Dear all, We were away last week to attend the SIM annual Spiritual Life Conference.  It was held in Chengelo School, a Christian boarding school in the middle of the bush.  The campus is extremely big and beautiful and facilities are excellent.  It is one of the top schools in Zambia but it is also very expensive and a student has to pay slightly more than NZ$10,000 p.a. to study there.  This is an astronomical figure for ordinary Zambians, perhaps to New Zealanders as well, so only rich people can afford to send their children there.  In a way this is very unfair as many Zambians just can not afford to send their children to schools, even government schools.  Timothy was just talking to a watchman several days ago and he has five children and the eldest is 21 and just completed grade 12.  Timothy asked him what his son would do next.  He said he has no money to send him to college or vocational institutes.  So he is just staying at home with no work.

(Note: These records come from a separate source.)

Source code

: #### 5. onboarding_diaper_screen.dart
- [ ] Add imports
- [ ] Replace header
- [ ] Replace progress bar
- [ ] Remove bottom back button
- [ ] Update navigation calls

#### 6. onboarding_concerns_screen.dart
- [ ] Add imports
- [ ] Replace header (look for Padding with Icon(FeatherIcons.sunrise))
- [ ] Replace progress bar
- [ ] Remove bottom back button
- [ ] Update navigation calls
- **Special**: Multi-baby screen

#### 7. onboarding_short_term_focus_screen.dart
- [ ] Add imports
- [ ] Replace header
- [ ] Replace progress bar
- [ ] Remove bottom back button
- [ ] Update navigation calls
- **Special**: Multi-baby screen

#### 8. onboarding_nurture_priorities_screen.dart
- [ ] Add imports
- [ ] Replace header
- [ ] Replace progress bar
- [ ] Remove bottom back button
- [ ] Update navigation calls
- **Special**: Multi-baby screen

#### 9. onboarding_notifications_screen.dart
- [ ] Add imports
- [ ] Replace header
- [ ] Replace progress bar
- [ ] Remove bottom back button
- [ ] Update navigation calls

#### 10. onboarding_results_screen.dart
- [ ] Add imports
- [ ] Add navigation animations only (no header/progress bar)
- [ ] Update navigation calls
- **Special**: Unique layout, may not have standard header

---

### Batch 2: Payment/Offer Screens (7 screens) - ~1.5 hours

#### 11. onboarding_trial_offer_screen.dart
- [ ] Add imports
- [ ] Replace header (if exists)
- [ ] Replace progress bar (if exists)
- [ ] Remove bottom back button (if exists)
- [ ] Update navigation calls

At the conference we managed to recognise a few more SIM missionaries as we already know most of them.  However, those from the Mukinge Hospital couldn’t come except one, so we still have not met everyone yet.  The conference is good and we have had very good messages from the speaker who came from South Africa.  He preached six messages on Elijah and they were very uplifting and encouraging.  Missionaries in Zambia get along well with each other and there is harmony and unity among us.  Everyone is really good to us.

Timothy’s colleague in the library was married on Easter Saturday.  This is the first time that we attended an African wedding.  There was a church service at 12 noon.  We and a TCCA colleague arrived shortly after 12 and we were more or less the first ones to arrive.  People gradually came and the bride finally arrived at close to 13:00 hours.  This is very typical and people told us sometimes the service would start two hours late.  In the evening we attended a reception in a private home which has a big yard.  Many people were invited and after several speeches we were served very good food.  On the whole it is very westernised and Africans danced a lot, which we could also see during the TCCA graduation ceremony, this wedding ceremony and the reception.  We keep on thinking that having a wedding in Zambia is a very expensive business and the couple has to spend a large sum of money for the ceremony and the reception.  We don’t know how or where they get the money from but we would think it could be financially crippling for a newlywed couple, but they have to do it.

We thank the Lord that Timothy’s medication arrived safely.  It seems recently lots of mail was held up in Lusaka by Customs.  They must have had a spring clean recently and Timothy this week collected several small packets from the post office.  One of them was sent from the US on 18 September 2008 and another was sent on 16 December 2008.  The rest were sent in February 2009.  He thought the September one was long lost and has applied for and got a refund from the bookseller already.  The good news is that, with the turning up of this September packet, we have got everything that we were supposed to get and nothing has been lost since we came.  This is quite amazing as nothing here is computerised and each postal item is datestamped in Lusaka, Ndola and Kansenshi (our local post office).  Zambia Post is really quite reliable.  Things may come very late but they will turn up eventually.  We notice that the bigger the packet, the more attention it will attract and the longer for it to come.  Ordinary letters have no problem and will arrive very quickly.

The weather is very pleasant at the moment, especially towards the evening and early morning.  Rain has totally stopped and we won’t have any rain from now until maybe mid or late October.  With Christian love.